SENECA FALLS — The arrival of spring will see the return of hammers, saws, nails and other tools to the first floor of the former Seneca Knitting Mill.
Work has resumed on the bottom floor of the building, which is being converted to the new home of the National Women’s Hall of Fame. The goal is to complete the first floor so it can opened to the public by the end of the year, transferring from the 76 Fall St. location where it has existed since being established in 1969.
Wayne Hermanson is senior project manager for Gilbane Building, the company overseeing the project. Mackenzie Delaney is Gilbane’s supervisor of daily operations.
During a recent tour, they pointed out where a mechanical equipment room will be built on the west. The first floor will contain Hall offices, restrooms, a gift shop and a welcome desk. Exhibits for the 269 Hall inductees will also be set up on the first floor. When out of room on the first floor, future inductee exhibits will be on the second and third floors, Hermanson said. The floors, ceilings and walls on the first floor will all be updated and made functional.
“This building was built in 1844,” Hermanson said. “They obviously don’t make them like this anymore. Everywhere we look we find interesting problems to overcome to convert this to the place worthy of the Hall of Fame. We’ve got good contractors. We’ll put our heads down for the rest of the year to get the first floor ready by the end of the year.”
On the first floor, Delaney points out support pillars that former Knitting Mill workers wrote messages on in their final days of work before the mill closed in 1999.
“We are going to restore and maintain these messages the best we can,” she said, noting the building will include the history of the mill as well information on the famous women inductees.

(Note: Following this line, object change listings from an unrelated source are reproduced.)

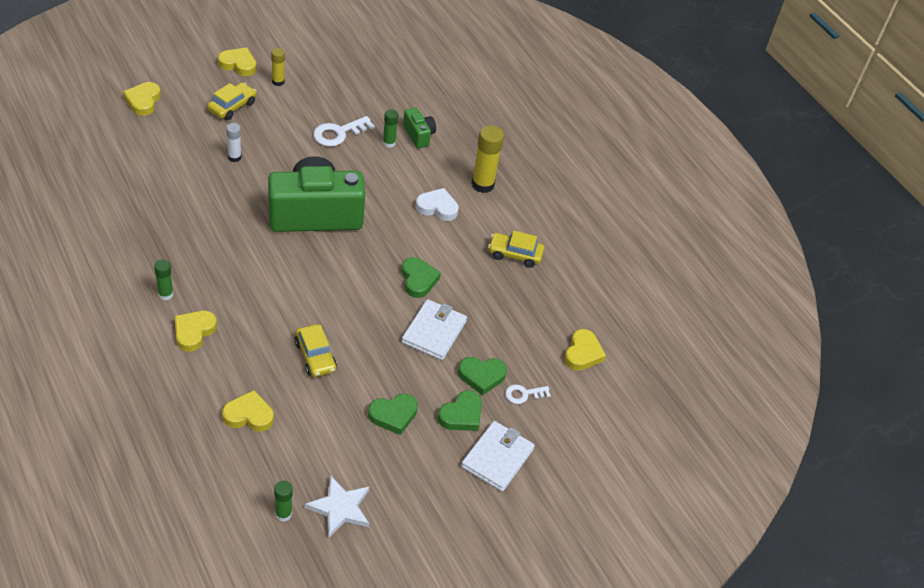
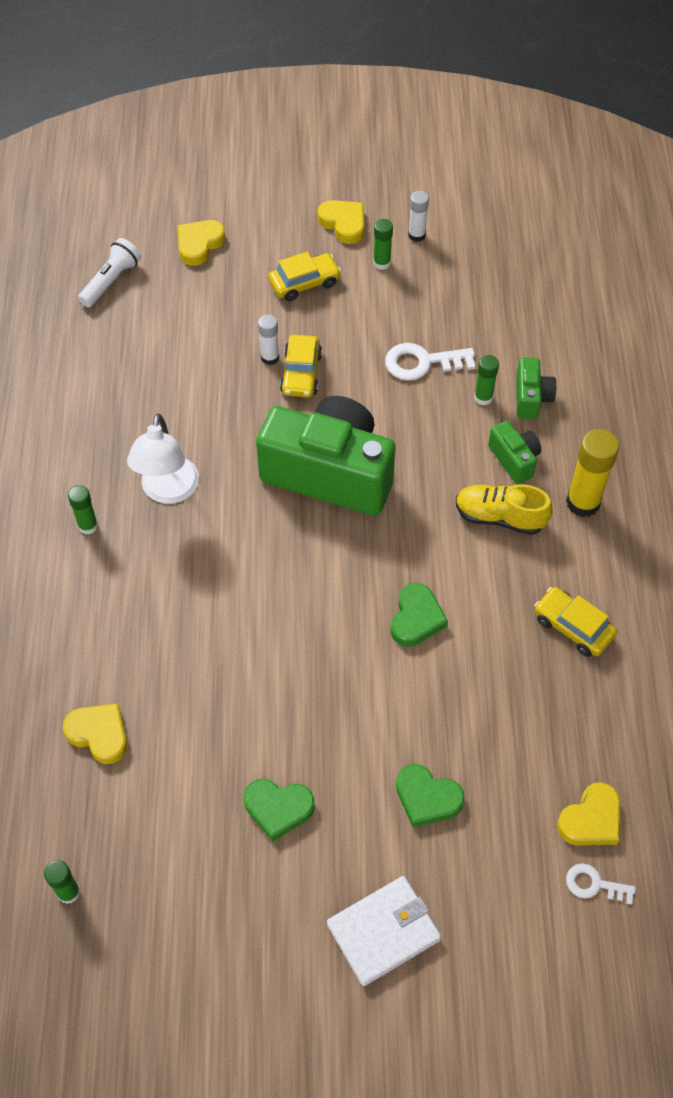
camera: 35 degrees right, 10 degrees up
yellow heart [175,311,217,352] -> none
yellow glue stick [271,48,285,86] -> green glue stick [373,219,393,270]
yellow car [295,324,337,377] -> yellow car moved to [280,335,322,397]
white star [305,475,369,538] -> none
white wallet [402,299,467,360] -> none
white heart [416,188,459,221] -> yellow shoe [456,484,553,535]
green heart [438,390,482,431] -> none
white key [505,384,551,404] -> white key moved to [566,863,636,905]
none -> white flashlight [78,238,141,307]
none -> white lamp [127,413,199,504]
none -> white glue stick [408,191,429,242]
none -> green camera [488,421,541,484]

The Knitting Mill was a major employer of women during its long history. One message still visible on a pillar is from Lori Zona, who wrote “Good bye Seneca. We’ll miss you” on Jan 6, 1999.
Hermanson said the state Historic Preservation Office has worked closely with Hall officials and contractors on the restoration and conversion project, emphasizing the importance of preserving as much of the historical features of the building as possible.
“They been very helpful, not an obstacle,” Hermanson remarked.
The building will have an elevator. The wooden stairs on the south side will be restored, but not used by the public.
“We found 6 inches of pigeon guano on the top floor,” Hermanson added. “We had to shovel that out and sanitize the floors.”
“Contracts are signed, and we are working on schedule to have the first floor ready for move-in by the end of 2018,” said Betty Bayer, professor of women’s studies at Hobart and William Smith Colleges in Geneva and co-chair of the Hall of Fame project.
The general contractor for Phase II, a $5 million project, is Iversen Construction of Gorham; the mechanical contractor is Rochester-based Crosby Brownlie; the plumbing contractor is Michael Ferrauilo Plumbing & Heating of Rochester; and the electrical contractor is Victor-based O’Connell Electric.
Phase I involved stabilizing the building, installing new windows and lintels, stabilizing the walls, cleaning and repointing the limestone, and removing brick buildings on the east and west sides of the original, 1844 limestone structure.
Phase II will involve the interior work on the four floors, with the immediate focus on the first floor.
Future phases will see a two-story mechanical room featuring an outdoor seating area, incorporating the old knitting mill smoke stack, and creating parking lots and entrances for visitors.
Bayer said fundraising is ongoing to make sure the future phases can be completed. The Hall plans to offer naming rights to major donors. So far, the work has been paid for through fundraising, donations and grants.